▶ _Text segment_
--
Question

If \[ k=\tan\!\left(\frac{\pi}{4}+\frac{1}{2}\cos^{-1}\!\left(\frac{2}{3}\right)\right) +\tan\!\left(\frac{1}{2}\sin^{-1}\!\left(\frac{2}{3}\right)\right), \] then the number of solutions of the equation \[ \sin^{-1}(kx-1)=\sin^{-1}x-\cos^{-1}x \] is:

Hint:

Always check the {range} of inverse trigonometric expressions before solving equations—many algebraic solutions may be extraneous.

Answer 1

Correct Answer: 1

Concept: This problem combines inverse trigonometric identities with equation solving. First, simplify the constant \( k \) using standard half–angle identities. Then reduce the equation using identities involving inverse sine and cosine, carefully applying domain restrictions.
--
▶ _Data_
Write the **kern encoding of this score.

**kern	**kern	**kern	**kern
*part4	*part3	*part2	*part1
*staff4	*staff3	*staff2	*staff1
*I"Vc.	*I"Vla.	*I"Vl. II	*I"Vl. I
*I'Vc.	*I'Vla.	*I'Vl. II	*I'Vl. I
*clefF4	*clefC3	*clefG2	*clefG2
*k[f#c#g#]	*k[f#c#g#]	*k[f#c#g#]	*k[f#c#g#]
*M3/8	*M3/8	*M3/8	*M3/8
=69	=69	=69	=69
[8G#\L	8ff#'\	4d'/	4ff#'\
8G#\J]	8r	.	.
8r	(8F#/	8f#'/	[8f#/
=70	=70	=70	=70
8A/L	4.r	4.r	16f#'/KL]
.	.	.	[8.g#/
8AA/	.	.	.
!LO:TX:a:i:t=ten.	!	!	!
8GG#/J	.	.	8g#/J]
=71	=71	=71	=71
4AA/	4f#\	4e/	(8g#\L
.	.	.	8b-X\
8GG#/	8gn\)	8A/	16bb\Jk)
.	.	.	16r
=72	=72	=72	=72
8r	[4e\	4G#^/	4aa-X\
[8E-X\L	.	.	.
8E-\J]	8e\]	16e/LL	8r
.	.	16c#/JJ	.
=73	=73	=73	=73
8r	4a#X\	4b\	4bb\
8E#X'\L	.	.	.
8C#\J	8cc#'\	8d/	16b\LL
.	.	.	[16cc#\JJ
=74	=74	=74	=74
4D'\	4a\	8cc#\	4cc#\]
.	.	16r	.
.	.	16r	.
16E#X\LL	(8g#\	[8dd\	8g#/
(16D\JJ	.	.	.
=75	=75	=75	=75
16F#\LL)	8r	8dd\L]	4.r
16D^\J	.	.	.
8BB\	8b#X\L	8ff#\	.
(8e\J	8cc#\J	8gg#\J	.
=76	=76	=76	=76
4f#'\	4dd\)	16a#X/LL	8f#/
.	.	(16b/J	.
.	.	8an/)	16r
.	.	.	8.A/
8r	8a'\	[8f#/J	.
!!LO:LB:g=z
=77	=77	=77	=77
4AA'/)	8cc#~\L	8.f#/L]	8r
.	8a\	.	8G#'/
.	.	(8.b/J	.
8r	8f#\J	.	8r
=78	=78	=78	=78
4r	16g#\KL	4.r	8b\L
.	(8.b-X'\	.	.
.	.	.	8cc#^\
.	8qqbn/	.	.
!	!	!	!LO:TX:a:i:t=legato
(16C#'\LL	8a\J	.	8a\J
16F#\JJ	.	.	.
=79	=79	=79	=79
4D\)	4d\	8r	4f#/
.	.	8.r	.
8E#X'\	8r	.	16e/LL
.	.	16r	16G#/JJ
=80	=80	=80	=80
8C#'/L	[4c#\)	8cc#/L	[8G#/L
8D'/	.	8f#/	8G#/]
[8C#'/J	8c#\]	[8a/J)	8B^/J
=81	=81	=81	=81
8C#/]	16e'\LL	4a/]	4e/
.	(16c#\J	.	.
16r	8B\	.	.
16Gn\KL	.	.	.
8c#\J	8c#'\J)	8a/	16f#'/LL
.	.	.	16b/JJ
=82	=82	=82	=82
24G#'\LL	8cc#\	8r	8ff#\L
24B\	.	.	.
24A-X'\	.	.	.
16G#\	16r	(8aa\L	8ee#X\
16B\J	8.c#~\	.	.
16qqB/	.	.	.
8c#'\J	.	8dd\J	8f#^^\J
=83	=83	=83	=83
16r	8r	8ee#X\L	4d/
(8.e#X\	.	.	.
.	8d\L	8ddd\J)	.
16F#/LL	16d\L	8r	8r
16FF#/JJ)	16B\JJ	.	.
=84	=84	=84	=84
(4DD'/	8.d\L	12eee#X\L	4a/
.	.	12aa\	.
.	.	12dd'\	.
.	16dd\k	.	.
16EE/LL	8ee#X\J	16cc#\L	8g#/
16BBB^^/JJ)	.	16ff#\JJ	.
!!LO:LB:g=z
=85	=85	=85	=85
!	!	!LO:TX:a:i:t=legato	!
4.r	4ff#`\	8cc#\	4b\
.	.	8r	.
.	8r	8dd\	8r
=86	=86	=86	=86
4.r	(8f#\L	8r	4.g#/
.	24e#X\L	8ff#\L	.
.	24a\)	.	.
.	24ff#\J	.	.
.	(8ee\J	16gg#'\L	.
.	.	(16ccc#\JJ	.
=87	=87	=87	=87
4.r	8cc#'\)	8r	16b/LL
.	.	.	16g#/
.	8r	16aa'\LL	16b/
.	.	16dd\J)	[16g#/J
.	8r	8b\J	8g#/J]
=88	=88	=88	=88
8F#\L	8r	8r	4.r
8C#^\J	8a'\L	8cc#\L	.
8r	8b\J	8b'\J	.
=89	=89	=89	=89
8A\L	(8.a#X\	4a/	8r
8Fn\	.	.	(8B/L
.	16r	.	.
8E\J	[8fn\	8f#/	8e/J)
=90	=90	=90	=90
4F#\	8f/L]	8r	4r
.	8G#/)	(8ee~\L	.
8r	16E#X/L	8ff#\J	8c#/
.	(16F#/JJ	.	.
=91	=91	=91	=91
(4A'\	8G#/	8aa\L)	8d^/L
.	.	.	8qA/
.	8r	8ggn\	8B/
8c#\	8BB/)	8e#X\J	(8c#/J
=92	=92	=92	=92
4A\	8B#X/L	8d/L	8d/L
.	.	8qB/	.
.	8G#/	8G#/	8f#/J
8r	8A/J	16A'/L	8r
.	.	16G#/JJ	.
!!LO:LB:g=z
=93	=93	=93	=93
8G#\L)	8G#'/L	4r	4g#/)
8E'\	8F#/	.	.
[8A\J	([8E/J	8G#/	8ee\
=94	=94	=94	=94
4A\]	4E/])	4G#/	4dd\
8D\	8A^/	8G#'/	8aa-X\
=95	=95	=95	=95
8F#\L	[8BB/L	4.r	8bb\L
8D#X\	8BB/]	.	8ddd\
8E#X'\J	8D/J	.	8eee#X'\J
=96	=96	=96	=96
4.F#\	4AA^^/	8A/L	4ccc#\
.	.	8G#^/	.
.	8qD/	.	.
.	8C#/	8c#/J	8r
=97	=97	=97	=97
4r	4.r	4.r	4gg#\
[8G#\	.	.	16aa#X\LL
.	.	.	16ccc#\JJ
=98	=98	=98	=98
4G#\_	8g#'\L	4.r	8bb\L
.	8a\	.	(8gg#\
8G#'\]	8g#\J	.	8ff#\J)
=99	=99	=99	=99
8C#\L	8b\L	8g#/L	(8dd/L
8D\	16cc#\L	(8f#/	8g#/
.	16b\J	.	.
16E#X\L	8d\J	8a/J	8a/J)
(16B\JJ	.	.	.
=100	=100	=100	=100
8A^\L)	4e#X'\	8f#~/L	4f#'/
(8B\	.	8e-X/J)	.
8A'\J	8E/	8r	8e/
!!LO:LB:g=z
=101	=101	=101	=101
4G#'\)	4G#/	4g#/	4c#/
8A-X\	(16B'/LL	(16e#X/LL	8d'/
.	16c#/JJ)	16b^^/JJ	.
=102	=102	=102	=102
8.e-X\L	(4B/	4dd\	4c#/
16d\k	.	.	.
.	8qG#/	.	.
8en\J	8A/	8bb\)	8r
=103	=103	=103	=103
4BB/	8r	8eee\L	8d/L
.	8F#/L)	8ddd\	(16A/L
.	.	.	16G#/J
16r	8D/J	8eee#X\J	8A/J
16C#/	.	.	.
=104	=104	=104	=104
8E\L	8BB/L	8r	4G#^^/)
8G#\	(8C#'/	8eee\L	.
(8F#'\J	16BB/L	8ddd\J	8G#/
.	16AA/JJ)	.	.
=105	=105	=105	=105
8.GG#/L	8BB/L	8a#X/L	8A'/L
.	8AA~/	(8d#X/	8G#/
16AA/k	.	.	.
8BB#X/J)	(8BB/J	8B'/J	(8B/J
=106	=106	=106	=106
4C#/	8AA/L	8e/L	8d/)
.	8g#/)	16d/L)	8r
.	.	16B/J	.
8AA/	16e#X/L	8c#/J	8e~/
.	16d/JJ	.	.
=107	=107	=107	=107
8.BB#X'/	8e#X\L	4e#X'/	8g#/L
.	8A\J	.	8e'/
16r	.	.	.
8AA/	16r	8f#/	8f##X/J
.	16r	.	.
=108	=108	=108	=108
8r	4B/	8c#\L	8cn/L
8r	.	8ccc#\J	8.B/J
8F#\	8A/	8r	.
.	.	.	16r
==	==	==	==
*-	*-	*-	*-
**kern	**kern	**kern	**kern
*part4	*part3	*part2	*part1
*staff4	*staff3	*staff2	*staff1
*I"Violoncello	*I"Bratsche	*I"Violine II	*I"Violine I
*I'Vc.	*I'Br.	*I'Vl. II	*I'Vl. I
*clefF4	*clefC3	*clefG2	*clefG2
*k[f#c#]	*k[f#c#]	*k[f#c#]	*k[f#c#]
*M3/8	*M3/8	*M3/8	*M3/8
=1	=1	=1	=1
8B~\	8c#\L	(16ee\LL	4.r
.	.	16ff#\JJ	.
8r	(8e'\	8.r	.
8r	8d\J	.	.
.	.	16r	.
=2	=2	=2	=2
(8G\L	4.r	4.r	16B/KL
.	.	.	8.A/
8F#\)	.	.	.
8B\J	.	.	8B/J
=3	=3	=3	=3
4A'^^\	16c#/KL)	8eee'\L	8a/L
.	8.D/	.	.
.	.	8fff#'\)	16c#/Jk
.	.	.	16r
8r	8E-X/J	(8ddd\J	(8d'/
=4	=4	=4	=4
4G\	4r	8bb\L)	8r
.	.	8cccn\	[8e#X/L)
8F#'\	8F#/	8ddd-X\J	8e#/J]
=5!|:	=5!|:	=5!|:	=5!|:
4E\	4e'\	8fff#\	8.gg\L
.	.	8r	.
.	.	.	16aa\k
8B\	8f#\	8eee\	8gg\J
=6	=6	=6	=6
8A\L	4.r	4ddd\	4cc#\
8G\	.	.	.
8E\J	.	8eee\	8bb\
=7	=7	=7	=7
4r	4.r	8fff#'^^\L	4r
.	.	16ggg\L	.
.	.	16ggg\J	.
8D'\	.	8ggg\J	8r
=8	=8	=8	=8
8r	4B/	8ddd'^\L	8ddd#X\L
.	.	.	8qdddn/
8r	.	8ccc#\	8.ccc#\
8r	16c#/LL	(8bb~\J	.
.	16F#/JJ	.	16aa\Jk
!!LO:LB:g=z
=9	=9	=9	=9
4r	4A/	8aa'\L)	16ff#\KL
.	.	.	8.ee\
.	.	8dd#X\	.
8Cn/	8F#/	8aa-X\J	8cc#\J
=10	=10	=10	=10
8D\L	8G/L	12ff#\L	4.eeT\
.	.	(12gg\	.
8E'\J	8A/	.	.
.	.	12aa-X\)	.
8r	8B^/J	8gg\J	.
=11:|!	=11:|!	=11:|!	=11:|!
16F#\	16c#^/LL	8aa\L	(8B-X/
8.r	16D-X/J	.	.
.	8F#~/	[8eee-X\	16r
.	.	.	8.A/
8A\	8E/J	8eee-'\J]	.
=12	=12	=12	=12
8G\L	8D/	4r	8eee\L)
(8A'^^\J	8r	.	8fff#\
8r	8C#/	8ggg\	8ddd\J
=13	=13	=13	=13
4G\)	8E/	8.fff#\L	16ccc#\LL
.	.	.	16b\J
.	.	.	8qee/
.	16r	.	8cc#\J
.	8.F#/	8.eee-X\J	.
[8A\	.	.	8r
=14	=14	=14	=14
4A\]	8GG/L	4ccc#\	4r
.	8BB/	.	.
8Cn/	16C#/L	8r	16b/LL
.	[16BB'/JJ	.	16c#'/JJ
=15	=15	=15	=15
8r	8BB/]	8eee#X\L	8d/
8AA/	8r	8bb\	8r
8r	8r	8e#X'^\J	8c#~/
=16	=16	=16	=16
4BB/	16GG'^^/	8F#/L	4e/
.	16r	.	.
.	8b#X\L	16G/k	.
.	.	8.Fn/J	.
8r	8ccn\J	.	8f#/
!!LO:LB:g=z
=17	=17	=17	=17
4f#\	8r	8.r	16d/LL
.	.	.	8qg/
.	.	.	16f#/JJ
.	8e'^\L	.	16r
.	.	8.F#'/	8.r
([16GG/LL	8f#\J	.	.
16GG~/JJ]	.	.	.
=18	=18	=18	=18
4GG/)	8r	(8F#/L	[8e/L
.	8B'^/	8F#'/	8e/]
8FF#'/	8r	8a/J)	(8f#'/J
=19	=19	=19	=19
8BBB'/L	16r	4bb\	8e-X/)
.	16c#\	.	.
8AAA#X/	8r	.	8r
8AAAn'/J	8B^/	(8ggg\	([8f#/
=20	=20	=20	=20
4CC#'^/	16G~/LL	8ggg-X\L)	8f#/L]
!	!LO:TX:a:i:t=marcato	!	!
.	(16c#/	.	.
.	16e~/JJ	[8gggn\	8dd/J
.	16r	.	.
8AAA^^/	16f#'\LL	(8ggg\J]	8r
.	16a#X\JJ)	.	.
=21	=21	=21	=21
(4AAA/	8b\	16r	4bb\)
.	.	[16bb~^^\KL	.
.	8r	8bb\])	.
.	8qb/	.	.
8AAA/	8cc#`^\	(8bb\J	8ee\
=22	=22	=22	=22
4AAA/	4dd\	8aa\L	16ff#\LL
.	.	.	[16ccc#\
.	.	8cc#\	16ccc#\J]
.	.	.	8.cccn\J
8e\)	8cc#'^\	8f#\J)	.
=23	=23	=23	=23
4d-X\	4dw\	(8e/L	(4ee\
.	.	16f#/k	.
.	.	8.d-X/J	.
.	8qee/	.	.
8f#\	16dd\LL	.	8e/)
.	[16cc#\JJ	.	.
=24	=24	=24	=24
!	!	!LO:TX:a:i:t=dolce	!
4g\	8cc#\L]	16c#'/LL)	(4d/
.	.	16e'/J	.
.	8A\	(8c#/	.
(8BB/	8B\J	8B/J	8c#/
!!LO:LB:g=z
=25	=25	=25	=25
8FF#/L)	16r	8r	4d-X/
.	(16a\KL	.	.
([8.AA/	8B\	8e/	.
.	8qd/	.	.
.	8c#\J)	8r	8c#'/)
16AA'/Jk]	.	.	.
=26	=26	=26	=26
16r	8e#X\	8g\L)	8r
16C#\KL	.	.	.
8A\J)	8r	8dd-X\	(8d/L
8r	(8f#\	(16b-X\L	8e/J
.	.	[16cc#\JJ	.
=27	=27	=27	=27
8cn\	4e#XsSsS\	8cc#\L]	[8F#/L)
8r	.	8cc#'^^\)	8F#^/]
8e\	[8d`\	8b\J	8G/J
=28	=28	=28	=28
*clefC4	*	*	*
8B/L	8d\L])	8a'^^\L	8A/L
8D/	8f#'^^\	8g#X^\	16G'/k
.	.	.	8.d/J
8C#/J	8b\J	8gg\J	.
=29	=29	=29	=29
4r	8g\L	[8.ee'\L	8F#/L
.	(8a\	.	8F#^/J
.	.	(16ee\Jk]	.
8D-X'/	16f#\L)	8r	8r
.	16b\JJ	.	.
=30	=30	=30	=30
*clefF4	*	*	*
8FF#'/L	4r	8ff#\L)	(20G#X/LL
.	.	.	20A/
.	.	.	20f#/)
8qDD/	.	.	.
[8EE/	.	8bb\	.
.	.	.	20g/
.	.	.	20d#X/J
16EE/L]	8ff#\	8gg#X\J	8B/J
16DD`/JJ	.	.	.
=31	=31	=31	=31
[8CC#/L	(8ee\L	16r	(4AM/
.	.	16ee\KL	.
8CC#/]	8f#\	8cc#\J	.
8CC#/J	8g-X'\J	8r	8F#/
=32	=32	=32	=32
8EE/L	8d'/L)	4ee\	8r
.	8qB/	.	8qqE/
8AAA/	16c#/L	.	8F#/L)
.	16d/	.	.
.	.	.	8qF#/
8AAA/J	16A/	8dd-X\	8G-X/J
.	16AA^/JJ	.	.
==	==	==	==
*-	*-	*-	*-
--
▶ _Objective 1_
Answer each question about the inverse trigonometry problem, one per line:
(a) What does the hint warn that many algebraic solutions may be?
(b) What correct answer is given?
(c) Which identities are used to simplify the constant \( k \)?
▶ _Objective 2_
What are all the labels that head the parts of the inverse trigonometry problem, in order from first to last?

▶ _Written reply 1_
(a) Extraneous
(b) 1
(c) Standard half–angle identities

▶ _Written reply 2_
Question, Hint, Answer 1, Correct Answer, Concept